I wanted to die differently, I want to drown, I want to OD, I want to shoot myself, anything but cancer! I’d jump, I’d hang, I’d chug, anything BUT cancer. I’d like to be hit, I’d like to drift off in my slumber eternally, I’d like to be stabbed, anything but CANCER. fuck cancer, fuck cancer, fuck cancer, fuck cancer, fuck it. I’m sitting in a stupid hostpital, in a stupid gown, with stupid food, stupid and overly chipper nurses, oh and don’t forget the cell enlarging body killing menace, CANCER. At first I thought they were joking, just lightening the mood somehow, “I’m sorry Mrs.Dornon but it appears your daughter has cancer in her thyroid…HAHAH JK!” but noooope, it had to be serious, had to be true, had to steal my life away, i’m not even in high school. Hell, i’m not even in the 8th grade yet! I’m going to miss life, miss growing old with the person i love, miss having children, miss getting married, miss prom, miss getting a car, miss having my first kiss, miss everything. and all because life decided to be cruel. I could’ve been something. could’ve, i dunno, changed the world somehow, maybe of made an impact on society. Careless dreams now. Fuck cancer fuck cancer fuck cancer fuck cancer fuck cancer fuck cancer fuck cancer fuck cancer fuck cancer fuck cancer. To be honest, when I said I wanted to die, deep down, I didn’t mean it.
**Wish granted**
4 comments
You have to summon up all your strength hon to fight the cancerous cells in your body.
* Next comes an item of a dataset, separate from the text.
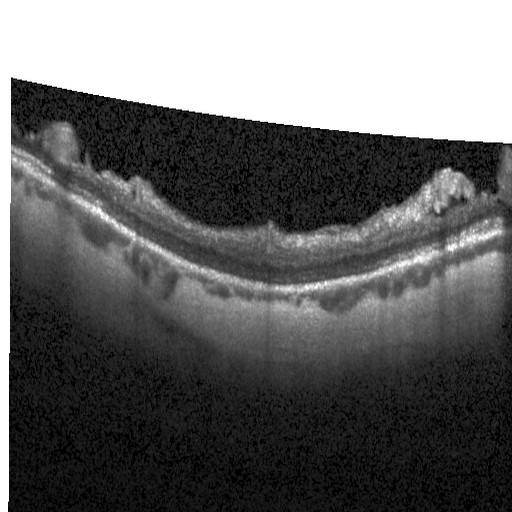

OCT B-scan — Impression: diabetic macular edema (DME).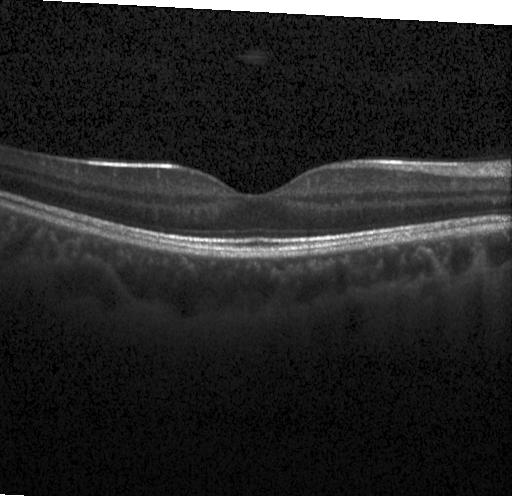 Acquired on a Heidelberg Spectralis · OCT line scan · spectral-domain OCT · centered on the fovea.
Diagnosis: no evidence of choroidal neovascularization, diabetic macular edema, or drusen.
Summon your immune system to attack those evil cancer cells. I can tell by your post that you don’t want to die, rather you want to live and have a happier life. Don’t blame yourself for getting cancer. You didn’t cause it by wishing to die. But remember the saying, ‘be careful what you wish for, because you just might get it.’
only I want to change my wish now….
id trade it with you gladly
Do your research – mortality rates for people under 24 with thyroid cancer are less than one percent – you have more chance of dying on your school bus or in your mom’s car than by this disease – it’s treatable and beatable.